A state district judge Monday denied ousted Lafayette Parish schools Superintendent Pat Cooper’s request for a new trial to reconsider his November 2014 termination.
State District Judge Patrick Michot said at Monday’s hearing he stands by the decision he made in September when he ruled the board was within its rights to fire Cooper after the former superintendent set the salaries of five principals outside the board-adopted salary schedule.
Michot said setting the salaries outside the board’s approved salary schedule was a violation of both board policy and state law.
Cooper requested a new trial, asking Michot to reconsider the merits of his termination challenge.
Michot said Monday a new trial is not an opportunity “to get another bite of the apple” or to make new arguments with the benefit of hindsight.
In the 2013-14 school year, five principals were hired and paid for working 244 days, which was a higher salary than what was being paid to other principals, who were being paid for working 224 days or fewer days based on their school assignment. Cooper has defended the salary decision as a way to attract principals to low-performing schools.
Michot stood by his initial ruling that state law gives the authority to the School Board to set the salary schedule and that in this case, the schedule wasn’t followed.
Following the hearing, Cooper said he plans to appeal to the 3rd Circuit Court of Appeal.
“We used the salary schedule,” Cooper said in defense of his decision. “How many people are hired late and we prorate their pay based on the days they work? I had these people working more days and prorated them based on 244 days. They didn’t work less than that.”
During Monday’s hearing, board attorney Dennis Blunt displayed several large exhibit cards on an easel that illustrated some of the testimony from Bruce Leininger, human resources director, and Billy Guidry, chief financial officer. Another card displayed board policy and state law relevant to the case.
Lane Roy, Cooper’s attorney, told the judge that Cooper and Leininger were in agreement about principals’ pay needing to be higher to attract candidates to the job.
Blunt argued that Leininger didn’t testify during Cooper’s employment hearing with the School Board in November 2014 that it was his suggestion to alter the principals’ pay.
“(Cooper) made up his own salary schedule,” Blunt told the judge, and later added that the superintendent had to cross out one number and pay the principals another to calculate their salaries, which was not in line with the set schedule approved by the board.
Cooper shook his head and spoke to Roy during Blunt’s argument before the judge.
Roy told Michot that if Cooper did as Blunt suggested — and paid principals more than the schedule — Cooper would be guilty of a criminal act because paying employees money for time they didn’t work would be equivalent to donating public funds, which is against the law.
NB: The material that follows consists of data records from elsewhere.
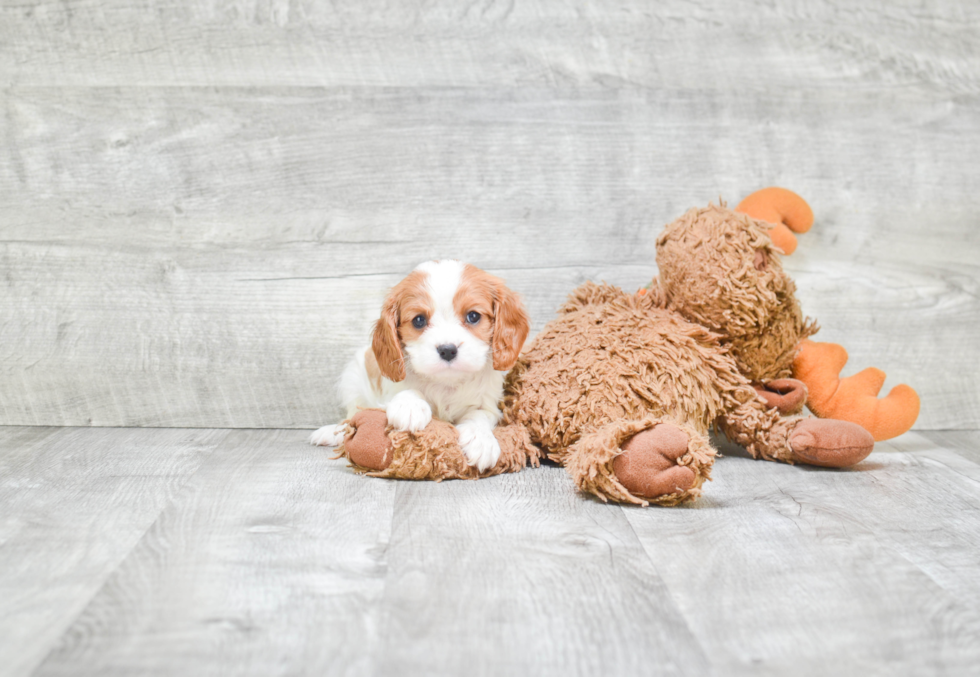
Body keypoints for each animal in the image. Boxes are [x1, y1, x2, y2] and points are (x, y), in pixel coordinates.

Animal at [312, 258, 528, 470]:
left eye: (473, 316)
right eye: (419, 320)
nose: (447, 349)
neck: (446, 383)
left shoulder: (489, 405)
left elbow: (479, 415)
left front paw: (481, 440)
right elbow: (406, 391)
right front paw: (410, 406)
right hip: (353, 377)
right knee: (351, 417)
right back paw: (332, 432)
Criminal claims were never made and no directives from the Attorney General’s Office of any violations of the law were ever received after the principal pay issue was questioned by the board, Roy said.
“(Leininger) doesn’t say (Cooper) decided, he says, ‘we’ decided. He quoted Leininger up there,” Roy said, referencing the oversized card holding parts of Leininger’s testimony.
“(Leinginger) said, ‘We decided this was the way to get principals.’ When asked if (he) thought what he was doing was valid and legitimate, Leininger said, ‘Yes.’ There was no deviation. The schedule was followed,” Roy told the judge.